The truth is, Maradona’s immense talent was resented everywhere, and especially in Argentina, because he emerged from a slum and was part of a despised underclass. Born in 1960, Diego Armando Maradona was raised in Villa Fiorito, a notorious shanty town on the edge of Buenos Aires. His father was of Native American heritage, and Diego would later be subjected to racist chants in Spain and Italy on this account. He, his parents and sisters lived in a shack, and he learned to play on Villa Fiorito’s muddy ‘streets’.

He grew up admiring the exploits of George Best and Rivelino, and was not quite 16 when he made his debut for the club Argentinos Juniors. From there he moved to Boca Juniors, where he shone, and in 1982 he was transferred to Barcelona for a then record-breaking fee of almost $8m.

Maradona’s stint at Barcelona was not a happy time for him, and he left under a cloud just two years later, having become embroiled in a notorious fist fight during the Copa del Rey final against Bilbao. But at his next club, Napoli, he found his spiritual home.

When Maradona joined them, Napoli were the whipping boys of Serie A: they’d never won a title, and were endlessly embroiled in relegation battles. They also had to put up with constant abuse from ‘ultra’ fans of the northern clubs, who held up charming banners saying things like ‘lavatevi’ – wash yourselves. The Neapolitans were a despised underclass, and Diego understood exactly how they felt.

After he’d galvanised the team, Napoli went on to win two Serie A titles, a Coppa Italia and a UEFA Cup. He became a god in the beleaguered southern city, was mobbed and feted everywhere he went: when I visited Napoli more than a decade after Maradona’s retirement, his framed poster still hung next to Jesus in many living rooms.

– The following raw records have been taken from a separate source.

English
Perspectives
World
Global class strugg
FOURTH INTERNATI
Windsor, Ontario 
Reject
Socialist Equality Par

It would have been next to impossible for any young man to survive this level of adulation, and Diego had feet of clay. A fondness for cocaine led him into the waiting arms of the Camorra, Napoli’s vicious mafiosi, and in 1992 he left the club in disgrace after failing a drug test and getting mixed up in a wiretap sting against the notorious crime syndicate.

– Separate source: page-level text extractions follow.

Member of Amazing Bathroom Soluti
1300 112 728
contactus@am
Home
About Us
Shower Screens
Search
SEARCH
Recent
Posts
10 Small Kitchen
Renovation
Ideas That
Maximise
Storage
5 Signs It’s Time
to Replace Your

Diego’s fall was as spectacular as his rise: he gained massive weight, gave teary confessional interviews on Argentine television, and embarked on a distinctly patchy managerial career. But those who judge Maradona always fail to take into account the intense and unprecedented pressure he endured during his playing career. And even his fiercest critics cannot deny that he was one of the greats – perhaps the greatest of all.

 

The three best sports docs

Once in a Lifetime (2006)


Once upon a time, New York fell in love with soccer. In the mid-1970s, the New York Cosmos captured the imaginations of the city’s public, who flocked to watch the exploits of a star-studded, overpaid team that included Pelé (above) and Beckenbauer. This is their story, wonderfully told.

Battered Bastards of Baseball (2014)

This hugely entertaining film tells the story of the Portland Mavericks, a minor league baseball team that briefly brought joy to the people of Oregon in the 1970s. Set up by former TV actor Bing Russell, Portland were a rag-tag bunch of rejects, rebels and misfits who played with reckless panache, and greatly irritated the powers that be.

When We Were Kings (1996)


Leon Gast’s documentary captures the drama and controversy of the Rumble in the Jungle. In 1974, promoter Don King organised a lucrative bout between Muhammad Ali and reigning heavyweight world champion George Foreman in Zaire, and the ensuing fight caught the world’s imagination.